____ EXERCISE MATERIALS

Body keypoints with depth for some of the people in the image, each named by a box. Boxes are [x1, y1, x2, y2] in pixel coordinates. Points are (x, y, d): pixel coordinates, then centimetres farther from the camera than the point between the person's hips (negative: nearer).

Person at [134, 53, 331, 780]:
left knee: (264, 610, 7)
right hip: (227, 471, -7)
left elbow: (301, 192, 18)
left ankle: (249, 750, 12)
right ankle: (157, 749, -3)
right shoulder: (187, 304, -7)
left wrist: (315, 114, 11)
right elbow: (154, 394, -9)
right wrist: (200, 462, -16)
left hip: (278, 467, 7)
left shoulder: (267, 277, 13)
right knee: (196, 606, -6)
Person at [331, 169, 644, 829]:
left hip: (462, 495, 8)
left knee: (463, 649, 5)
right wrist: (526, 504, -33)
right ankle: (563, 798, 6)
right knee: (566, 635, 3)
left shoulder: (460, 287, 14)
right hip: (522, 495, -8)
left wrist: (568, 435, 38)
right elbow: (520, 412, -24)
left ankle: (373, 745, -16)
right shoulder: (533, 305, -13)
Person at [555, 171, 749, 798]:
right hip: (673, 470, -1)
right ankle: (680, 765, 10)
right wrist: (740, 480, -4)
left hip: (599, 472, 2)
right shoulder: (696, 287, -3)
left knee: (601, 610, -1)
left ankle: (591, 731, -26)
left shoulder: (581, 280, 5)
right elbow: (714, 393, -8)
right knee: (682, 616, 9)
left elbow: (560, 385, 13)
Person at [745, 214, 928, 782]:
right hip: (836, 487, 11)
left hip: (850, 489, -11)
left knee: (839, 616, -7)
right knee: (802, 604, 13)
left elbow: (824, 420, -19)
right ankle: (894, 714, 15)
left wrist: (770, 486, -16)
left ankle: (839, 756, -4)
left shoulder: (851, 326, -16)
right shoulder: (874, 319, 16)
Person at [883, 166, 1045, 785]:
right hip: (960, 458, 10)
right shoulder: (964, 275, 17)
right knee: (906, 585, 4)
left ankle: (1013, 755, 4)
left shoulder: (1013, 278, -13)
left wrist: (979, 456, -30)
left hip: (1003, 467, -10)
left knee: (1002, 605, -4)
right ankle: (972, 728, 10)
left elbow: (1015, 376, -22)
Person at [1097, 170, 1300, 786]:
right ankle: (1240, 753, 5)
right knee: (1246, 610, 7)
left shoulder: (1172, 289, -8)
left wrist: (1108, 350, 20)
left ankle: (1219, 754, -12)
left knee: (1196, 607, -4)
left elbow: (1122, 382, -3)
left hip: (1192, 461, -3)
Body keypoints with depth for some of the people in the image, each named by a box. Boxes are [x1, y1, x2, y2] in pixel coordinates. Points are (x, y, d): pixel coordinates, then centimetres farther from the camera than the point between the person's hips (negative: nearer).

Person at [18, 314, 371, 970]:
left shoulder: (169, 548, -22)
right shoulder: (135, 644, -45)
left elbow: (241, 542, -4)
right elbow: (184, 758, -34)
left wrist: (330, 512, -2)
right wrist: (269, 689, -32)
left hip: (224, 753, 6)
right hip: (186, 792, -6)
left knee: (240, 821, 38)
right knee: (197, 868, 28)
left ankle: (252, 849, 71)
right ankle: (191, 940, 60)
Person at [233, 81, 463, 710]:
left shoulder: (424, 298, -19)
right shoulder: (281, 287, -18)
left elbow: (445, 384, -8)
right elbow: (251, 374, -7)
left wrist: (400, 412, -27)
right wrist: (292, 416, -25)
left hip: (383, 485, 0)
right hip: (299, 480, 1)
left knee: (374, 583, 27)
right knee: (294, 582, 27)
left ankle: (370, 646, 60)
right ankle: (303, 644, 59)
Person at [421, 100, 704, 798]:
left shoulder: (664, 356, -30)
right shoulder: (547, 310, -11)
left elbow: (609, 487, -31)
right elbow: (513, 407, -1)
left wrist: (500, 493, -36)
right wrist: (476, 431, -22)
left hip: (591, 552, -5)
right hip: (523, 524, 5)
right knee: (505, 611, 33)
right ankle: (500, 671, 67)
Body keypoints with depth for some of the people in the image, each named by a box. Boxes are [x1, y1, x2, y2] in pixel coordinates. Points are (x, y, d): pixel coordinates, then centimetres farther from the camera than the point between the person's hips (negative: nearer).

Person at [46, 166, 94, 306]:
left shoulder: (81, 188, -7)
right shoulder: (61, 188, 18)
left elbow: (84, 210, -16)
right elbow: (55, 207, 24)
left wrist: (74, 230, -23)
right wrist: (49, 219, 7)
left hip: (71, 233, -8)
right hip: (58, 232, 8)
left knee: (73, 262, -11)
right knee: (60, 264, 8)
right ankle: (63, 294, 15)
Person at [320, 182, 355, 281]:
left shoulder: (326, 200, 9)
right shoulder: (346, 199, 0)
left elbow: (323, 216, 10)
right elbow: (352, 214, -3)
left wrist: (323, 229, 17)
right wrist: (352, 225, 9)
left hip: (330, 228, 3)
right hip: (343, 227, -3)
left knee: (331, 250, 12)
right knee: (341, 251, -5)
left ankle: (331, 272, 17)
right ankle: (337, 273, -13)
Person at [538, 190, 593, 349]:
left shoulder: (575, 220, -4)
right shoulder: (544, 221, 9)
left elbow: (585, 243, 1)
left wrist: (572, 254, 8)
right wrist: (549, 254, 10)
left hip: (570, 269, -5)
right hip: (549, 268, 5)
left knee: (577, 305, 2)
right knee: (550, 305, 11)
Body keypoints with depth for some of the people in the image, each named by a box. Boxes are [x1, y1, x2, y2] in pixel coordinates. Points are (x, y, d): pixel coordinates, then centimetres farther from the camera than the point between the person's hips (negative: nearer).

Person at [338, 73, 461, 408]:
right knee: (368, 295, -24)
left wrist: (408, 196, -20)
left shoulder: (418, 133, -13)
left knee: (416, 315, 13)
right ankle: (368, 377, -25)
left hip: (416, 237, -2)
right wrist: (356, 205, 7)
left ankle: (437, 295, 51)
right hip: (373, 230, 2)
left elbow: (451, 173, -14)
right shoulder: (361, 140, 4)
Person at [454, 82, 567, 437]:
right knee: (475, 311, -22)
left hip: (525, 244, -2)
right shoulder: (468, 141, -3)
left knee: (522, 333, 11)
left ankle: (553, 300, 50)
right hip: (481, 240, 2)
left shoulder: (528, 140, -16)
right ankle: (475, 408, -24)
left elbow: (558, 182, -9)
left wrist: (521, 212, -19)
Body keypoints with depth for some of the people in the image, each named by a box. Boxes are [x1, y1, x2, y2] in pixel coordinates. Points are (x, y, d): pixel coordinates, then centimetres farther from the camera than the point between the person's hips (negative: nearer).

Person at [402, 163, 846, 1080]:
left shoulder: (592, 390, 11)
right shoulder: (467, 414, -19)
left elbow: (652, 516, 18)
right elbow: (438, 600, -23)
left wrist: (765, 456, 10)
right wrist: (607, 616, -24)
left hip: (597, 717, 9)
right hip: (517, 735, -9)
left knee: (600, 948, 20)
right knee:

________

*PROMPT*. Copy the material again, starting at the line containing "right knee: (550, 305, 11)" and ending at the line containing "left shoulder: (592, 390, 11)", with each keypoint's x, y and depth values offset by adding 106.

*SOLUTION TO THE PROBLEM*.
right knee: (656, 411, 117)
Body keypoints with depth for some of the people in the image, each named by a box. Boxes are [x1, y1, x2, y2] in pixel coordinates. Points are (x, y, d): pixel coordinates, then centimetres farther from the camera than the point between the person's hips (negative: nearer).

Person at [338, 73, 461, 408]:
right knee: (474, 401, 82)
left wrist: (514, 302, 86)
left shoulder: (524, 239, 93)
left knee: (522, 421, 119)
right ankle: (474, 483, 81)
left hip: (522, 343, 104)
right wrist: (462, 311, 113)
left ankle: (543, 401, 157)
right hip: (479, 336, 108)
left elbow: (557, 279, 92)
right shoulder: (467, 246, 110)
Person at [454, 82, 567, 437]:
right knee: (581, 417, 84)
left hip: (631, 350, 104)
right shoulder: (574, 247, 103)
left knee: (628, 439, 117)
left ankle: (659, 406, 156)
right hip: (587, 346, 108)
left shoulder: (634, 246, 90)
right ankle: (581, 514, 82)
left elbow: (664, 288, 97)
left wrist: (627, 318, 87)
Body keypoints with depth for some of the people in the image, each named by a box. Boxes are [x1, y1, x2, y2] in pixel coordinates. Points are (x, y, d): pixel coordinates, then centimetres farther from the camera than the point between the person's hips (negative: nearer).

Person at [402, 163, 846, 1080]:
left shoulder: (698, 496, 117)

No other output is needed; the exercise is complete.